Wrak Tu-154M pozostaje w Rosji, ponieważ polska strona nie zakończyła jeszcze śledztwa - tak według agencji Ria Novosti miał oświadczyć Ambasador Federacji Rosyjskiej w Warszawie Siergiej Andriejew. Wcześniej Moskwa tłumaczyła, że nie może zwrócić maszyny, która 10 kwietnia 2010 roku rozbiła się w Smoleńsku, dopóki nie zostanie zakończone rosyjskie postępowanie w tej sprawie.
W wywiadzie dla rosyjskiej agencji dyplomata wyraził opinię, że kwestia zwrotu wraku samolotu, który rozbił się w Smoleńsku, jest w Polsce "nadmiernie upolityczniona" i nadaje się jej "symboliczny charakter". "Z praktycznego punktu widzenia pytanie o to, gdzie znajduje się wrak - w Rosji, czy w Polsce - nie ma zasadniczego znaczenia" - cytuje wypowiedź Siergieja Andriejewa agencja "Ria Novosti".
Rosyjski ambasador zapewnił, że polscy śledczy mieli dostęp zarówno do wraku, jak i czarnych skrzynek samolotu. "Emocje, które narastają z tego powodu, to jeden ze środków wywierania na nas presji" - dodał Siergiej Andriejew.
Dyplomata powtórzył, że zgodnie z rosyjskim prawem, do zakończenia postępowania wrak powinien pozostawać do dyspozycji śledczych. Siergiej Andriejew wyraził zdziwienie, że Polska do tej pory nie zakończyła śledztwa w tej sprawie.

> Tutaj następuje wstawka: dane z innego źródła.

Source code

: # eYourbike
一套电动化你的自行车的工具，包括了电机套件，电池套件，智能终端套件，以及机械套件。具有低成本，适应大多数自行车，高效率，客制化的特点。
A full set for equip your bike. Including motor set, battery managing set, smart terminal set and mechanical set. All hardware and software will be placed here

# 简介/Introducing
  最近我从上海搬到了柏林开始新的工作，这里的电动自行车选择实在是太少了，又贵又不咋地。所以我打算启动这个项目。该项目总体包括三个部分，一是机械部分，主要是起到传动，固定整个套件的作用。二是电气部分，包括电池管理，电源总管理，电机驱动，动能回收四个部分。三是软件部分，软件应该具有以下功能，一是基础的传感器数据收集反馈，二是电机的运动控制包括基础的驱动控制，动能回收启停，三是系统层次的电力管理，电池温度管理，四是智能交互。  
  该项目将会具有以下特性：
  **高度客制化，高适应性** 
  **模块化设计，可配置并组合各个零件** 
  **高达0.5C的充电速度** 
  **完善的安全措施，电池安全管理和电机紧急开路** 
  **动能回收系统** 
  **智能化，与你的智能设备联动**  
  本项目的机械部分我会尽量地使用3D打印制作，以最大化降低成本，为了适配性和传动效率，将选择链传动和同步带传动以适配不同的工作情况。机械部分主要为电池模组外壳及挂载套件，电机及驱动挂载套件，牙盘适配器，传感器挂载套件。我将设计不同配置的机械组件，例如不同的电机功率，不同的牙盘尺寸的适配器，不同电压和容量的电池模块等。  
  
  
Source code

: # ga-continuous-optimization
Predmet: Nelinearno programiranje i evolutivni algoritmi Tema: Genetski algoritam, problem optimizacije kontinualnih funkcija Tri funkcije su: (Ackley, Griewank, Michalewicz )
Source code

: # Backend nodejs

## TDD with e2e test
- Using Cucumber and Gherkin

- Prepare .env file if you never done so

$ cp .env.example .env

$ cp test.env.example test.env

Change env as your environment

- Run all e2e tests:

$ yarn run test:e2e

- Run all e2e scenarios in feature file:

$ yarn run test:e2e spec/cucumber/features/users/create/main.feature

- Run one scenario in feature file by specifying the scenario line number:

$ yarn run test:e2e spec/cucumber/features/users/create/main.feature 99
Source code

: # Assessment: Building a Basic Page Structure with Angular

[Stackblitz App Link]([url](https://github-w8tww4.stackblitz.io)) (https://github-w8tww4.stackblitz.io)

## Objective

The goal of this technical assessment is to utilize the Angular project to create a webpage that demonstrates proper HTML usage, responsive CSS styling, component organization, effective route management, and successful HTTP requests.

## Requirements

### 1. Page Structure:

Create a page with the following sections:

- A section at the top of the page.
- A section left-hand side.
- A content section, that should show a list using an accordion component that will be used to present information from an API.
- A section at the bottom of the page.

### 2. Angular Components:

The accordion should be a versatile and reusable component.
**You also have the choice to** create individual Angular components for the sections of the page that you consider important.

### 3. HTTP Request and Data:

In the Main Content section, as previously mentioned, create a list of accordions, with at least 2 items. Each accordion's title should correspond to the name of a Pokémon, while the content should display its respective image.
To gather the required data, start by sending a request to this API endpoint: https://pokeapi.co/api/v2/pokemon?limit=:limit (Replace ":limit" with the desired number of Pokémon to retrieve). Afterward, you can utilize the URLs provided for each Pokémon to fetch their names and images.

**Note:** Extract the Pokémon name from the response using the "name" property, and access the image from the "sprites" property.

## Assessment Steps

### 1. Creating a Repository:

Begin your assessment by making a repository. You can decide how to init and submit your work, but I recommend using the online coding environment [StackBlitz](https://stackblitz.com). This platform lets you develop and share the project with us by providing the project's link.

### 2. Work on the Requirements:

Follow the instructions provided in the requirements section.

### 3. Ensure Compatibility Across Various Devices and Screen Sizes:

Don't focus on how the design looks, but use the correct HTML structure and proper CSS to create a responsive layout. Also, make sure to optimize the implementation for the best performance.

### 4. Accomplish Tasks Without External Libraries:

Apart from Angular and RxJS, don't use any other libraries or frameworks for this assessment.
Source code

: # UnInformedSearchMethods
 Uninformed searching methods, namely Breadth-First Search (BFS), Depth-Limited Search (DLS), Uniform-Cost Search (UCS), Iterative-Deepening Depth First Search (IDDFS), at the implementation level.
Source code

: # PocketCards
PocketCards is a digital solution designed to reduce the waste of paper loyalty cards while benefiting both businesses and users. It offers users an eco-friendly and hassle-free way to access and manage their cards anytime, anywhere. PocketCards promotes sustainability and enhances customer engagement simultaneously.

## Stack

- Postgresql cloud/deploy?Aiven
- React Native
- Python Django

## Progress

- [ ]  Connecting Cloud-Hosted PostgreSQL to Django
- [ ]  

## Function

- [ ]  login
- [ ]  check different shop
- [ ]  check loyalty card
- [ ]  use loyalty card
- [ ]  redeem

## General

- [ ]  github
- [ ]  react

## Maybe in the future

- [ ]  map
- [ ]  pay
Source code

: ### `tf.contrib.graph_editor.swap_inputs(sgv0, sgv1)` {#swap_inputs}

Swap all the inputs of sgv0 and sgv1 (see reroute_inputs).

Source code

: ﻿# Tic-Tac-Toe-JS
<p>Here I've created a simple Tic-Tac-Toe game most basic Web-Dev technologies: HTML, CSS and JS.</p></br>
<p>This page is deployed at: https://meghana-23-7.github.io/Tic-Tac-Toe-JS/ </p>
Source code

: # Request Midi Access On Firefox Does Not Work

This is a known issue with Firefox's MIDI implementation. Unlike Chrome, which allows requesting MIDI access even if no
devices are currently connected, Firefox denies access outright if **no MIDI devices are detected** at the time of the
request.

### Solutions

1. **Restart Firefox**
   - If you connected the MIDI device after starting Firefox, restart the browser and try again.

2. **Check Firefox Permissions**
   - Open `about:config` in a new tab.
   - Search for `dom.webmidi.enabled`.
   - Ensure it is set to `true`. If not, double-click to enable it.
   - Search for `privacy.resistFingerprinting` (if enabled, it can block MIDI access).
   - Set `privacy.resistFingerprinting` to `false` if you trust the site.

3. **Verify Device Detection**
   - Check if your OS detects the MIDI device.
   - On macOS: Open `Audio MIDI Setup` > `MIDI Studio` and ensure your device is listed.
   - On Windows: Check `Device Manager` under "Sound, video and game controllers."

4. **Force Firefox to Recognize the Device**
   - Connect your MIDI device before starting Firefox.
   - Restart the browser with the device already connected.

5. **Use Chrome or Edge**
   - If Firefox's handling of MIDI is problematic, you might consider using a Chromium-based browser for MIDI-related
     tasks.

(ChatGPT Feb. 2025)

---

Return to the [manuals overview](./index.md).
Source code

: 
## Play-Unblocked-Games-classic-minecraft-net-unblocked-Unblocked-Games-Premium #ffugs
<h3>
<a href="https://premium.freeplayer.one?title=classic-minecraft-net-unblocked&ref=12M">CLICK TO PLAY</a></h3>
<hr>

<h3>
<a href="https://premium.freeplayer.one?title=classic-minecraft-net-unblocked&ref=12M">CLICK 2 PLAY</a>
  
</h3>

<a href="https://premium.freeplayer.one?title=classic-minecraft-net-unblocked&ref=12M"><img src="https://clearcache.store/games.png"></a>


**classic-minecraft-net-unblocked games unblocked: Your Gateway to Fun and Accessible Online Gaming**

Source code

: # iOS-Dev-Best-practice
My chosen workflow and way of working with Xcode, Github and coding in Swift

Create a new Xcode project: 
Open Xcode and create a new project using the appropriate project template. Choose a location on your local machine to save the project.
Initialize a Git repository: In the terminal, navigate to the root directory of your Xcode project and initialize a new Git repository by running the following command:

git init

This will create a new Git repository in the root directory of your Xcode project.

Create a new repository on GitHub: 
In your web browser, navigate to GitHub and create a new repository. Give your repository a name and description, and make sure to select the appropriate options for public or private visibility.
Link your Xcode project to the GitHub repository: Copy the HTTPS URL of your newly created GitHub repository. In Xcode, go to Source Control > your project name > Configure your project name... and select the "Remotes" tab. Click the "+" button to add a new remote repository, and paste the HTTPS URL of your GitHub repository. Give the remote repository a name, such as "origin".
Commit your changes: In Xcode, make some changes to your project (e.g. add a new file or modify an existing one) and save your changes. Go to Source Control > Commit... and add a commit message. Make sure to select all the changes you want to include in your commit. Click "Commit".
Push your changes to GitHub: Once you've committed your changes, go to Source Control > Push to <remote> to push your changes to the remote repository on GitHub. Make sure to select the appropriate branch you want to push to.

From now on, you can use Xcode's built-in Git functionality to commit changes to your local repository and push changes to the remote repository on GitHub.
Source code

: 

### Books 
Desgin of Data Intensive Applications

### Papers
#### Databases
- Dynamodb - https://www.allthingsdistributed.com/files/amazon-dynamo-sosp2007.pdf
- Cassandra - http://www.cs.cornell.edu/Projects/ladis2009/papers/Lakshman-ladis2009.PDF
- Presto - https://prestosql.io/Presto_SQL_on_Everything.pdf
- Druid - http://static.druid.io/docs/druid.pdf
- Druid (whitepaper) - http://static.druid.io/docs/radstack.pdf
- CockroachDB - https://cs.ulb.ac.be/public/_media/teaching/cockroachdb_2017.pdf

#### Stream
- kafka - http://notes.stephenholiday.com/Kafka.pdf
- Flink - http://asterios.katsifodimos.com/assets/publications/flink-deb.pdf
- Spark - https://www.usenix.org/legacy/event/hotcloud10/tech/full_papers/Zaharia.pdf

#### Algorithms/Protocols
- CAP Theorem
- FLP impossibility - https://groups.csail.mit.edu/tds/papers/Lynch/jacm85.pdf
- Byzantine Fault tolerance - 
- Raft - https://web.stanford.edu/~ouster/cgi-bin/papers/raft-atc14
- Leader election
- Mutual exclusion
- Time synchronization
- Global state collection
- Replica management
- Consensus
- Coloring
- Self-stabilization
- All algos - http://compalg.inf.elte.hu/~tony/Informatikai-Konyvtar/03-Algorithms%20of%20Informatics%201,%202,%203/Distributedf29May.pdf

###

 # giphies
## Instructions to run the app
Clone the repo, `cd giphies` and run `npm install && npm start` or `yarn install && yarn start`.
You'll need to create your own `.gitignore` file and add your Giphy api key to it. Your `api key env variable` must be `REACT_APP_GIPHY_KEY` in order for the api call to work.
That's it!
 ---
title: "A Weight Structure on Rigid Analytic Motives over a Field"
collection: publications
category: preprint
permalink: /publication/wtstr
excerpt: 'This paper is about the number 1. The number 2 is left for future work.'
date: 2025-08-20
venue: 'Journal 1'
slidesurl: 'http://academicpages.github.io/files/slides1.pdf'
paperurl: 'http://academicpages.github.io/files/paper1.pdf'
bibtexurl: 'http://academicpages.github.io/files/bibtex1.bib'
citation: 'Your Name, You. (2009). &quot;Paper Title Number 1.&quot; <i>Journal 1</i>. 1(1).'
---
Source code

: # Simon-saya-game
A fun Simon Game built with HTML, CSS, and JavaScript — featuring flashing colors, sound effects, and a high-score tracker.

Do katastrofy smoleńskiej doszło 10 kwietnia 2010 roku. Samolot Tu-154M rozbił się na lotnisku Smoleńsk-Siewiernyj. Zginęło 96 osób, w tym m.in. prezydent Lech Kaczyński wraz z małżonką, a także ostatni prezydent RP na uchodźstwie Ryszard Kaczorowski, przedstawiciele władz państwowych oraz członkowie Rodzin Katyńskich. Polska delegacja była w drodze na uroczystości 70. rocznicy zbrodni katyńskiej.